_Written problem_
Copy out the entries word for word, starting with their first line and stopping after the line that contains "13: (255, 14)", including that line.
*** Data records ***
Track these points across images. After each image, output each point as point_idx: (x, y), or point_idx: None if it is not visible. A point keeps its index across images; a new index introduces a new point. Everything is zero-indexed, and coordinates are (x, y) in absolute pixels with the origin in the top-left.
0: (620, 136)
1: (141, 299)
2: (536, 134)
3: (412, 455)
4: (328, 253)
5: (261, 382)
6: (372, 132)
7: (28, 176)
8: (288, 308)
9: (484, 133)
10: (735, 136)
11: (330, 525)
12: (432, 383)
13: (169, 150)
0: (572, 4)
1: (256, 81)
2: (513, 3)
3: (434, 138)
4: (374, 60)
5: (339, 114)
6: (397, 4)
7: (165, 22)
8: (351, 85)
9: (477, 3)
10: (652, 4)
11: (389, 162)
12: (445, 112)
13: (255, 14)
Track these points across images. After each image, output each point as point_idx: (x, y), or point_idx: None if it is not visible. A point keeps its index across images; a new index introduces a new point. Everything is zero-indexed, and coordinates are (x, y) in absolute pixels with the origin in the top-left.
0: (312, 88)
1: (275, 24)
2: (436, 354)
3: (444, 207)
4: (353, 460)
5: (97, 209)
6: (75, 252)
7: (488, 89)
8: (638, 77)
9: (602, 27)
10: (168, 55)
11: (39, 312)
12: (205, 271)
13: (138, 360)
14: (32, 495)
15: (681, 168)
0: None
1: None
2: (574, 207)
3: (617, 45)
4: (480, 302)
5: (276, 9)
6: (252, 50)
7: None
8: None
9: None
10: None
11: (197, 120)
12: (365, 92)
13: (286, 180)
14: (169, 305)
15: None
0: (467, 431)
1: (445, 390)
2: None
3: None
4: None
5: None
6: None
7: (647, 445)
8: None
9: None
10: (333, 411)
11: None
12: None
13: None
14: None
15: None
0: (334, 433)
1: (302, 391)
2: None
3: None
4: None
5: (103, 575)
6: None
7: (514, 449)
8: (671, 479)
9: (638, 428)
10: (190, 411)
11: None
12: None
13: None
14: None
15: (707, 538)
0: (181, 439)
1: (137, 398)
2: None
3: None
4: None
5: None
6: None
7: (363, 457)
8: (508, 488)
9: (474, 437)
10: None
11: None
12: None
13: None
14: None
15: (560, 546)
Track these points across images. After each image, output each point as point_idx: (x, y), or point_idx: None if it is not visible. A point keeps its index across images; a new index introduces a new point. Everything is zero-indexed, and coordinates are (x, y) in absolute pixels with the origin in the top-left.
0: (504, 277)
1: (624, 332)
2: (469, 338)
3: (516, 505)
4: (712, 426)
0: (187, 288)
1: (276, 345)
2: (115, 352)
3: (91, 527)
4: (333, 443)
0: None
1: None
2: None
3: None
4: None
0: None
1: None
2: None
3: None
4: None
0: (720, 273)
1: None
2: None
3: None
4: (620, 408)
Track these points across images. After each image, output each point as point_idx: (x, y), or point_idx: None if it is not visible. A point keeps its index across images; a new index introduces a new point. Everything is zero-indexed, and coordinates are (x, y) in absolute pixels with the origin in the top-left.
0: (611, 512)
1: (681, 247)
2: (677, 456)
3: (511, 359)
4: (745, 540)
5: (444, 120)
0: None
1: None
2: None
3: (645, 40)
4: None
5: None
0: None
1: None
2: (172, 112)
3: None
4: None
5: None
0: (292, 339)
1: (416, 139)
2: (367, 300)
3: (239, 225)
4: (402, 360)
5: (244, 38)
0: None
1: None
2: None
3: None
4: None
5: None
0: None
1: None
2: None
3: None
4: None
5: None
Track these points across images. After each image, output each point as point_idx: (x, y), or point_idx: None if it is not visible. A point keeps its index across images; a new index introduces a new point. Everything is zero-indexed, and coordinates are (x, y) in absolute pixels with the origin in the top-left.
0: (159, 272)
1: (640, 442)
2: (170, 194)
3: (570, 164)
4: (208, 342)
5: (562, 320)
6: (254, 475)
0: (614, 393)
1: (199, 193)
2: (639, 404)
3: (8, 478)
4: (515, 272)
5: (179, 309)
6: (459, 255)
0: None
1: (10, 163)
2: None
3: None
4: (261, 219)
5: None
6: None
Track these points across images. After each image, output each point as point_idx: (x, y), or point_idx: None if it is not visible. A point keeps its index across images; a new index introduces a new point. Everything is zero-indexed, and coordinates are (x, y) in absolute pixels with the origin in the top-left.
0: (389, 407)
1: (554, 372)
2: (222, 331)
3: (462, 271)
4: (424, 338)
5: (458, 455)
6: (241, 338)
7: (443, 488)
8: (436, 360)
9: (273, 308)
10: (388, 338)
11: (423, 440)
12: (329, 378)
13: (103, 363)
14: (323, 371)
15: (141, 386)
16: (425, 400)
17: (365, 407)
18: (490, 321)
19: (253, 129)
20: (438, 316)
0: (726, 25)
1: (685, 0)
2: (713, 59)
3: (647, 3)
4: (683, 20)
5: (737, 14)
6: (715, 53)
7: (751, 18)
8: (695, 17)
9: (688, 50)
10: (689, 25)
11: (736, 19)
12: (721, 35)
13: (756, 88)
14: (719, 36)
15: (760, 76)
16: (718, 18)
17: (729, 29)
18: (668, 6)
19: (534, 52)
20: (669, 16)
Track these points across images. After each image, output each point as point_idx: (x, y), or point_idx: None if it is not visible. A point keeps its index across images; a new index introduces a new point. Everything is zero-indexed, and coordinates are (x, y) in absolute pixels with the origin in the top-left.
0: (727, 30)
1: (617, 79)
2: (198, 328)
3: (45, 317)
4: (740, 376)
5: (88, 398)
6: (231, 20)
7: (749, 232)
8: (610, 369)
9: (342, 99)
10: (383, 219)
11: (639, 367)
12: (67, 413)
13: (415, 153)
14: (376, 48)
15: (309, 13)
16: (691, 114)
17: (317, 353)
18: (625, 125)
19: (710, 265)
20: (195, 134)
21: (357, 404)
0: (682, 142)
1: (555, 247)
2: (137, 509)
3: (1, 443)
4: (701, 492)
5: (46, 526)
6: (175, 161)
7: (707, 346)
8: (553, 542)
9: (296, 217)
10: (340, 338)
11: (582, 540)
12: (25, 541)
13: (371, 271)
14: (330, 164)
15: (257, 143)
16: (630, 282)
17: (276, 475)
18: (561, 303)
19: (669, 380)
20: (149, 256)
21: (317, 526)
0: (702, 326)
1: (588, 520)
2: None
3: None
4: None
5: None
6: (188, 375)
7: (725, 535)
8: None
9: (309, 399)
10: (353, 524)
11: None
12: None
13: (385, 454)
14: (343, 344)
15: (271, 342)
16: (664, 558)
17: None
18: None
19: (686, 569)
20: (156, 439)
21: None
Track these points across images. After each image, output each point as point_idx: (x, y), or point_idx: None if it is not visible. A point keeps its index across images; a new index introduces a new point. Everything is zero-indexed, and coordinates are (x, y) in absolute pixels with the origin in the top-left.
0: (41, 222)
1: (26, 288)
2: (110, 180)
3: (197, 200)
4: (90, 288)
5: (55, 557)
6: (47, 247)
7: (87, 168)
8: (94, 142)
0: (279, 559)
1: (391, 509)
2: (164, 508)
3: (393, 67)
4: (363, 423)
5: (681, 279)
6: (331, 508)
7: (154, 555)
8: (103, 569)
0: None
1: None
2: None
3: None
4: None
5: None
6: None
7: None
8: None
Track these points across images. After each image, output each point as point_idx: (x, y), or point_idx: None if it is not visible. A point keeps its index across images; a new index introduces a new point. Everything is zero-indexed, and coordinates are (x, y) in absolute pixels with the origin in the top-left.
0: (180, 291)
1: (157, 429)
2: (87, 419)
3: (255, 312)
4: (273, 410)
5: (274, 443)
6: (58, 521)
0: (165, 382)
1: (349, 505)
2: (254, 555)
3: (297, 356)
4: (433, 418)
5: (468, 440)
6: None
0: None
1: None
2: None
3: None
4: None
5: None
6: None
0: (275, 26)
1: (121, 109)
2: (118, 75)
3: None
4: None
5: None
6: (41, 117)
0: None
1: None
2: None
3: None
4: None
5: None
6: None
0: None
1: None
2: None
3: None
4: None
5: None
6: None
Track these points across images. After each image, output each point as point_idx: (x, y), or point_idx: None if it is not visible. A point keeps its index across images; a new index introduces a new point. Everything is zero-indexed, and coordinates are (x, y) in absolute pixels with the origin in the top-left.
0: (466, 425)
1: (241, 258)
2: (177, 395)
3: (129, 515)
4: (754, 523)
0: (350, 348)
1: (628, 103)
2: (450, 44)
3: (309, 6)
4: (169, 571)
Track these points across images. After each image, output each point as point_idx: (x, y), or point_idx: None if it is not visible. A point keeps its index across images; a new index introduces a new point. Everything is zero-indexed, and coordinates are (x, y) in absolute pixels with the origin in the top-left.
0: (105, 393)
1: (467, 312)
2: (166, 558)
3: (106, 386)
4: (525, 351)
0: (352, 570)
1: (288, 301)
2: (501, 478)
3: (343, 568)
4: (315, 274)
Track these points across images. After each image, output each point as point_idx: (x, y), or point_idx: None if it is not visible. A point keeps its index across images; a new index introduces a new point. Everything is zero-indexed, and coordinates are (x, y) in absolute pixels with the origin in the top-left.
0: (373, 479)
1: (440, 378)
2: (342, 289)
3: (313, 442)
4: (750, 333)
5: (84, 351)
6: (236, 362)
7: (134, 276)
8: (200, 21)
***
_Solution for this exercise_
Track these points across images. After each image, output each point as point_idx: (x, y), or point_idx: None if it is not visible. A point keeps its index across images; a new index introduces a new point. Everything is zero-indexed, and coordinates are (x, y) in absolute pixels with the origin in the top-left.
0: (620, 136)
1: (141, 299)
2: (536, 134)
3: (412, 455)
4: (328, 253)
5: (261, 382)
6: (372, 132)
7: (28, 176)
8: (288, 308)
9: (484, 133)
10: (735, 136)
11: (330, 525)
12: (432, 383)
13: (169, 150)
0: (572, 4)
1: (256, 81)
2: (513, 3)
3: (434, 138)
4: (374, 60)
5: (339, 114)
6: (397, 4)
7: (165, 22)
8: (351, 85)
9: (477, 3)
10: (652, 4)
11: (389, 162)
12: (445, 112)
13: (255, 14)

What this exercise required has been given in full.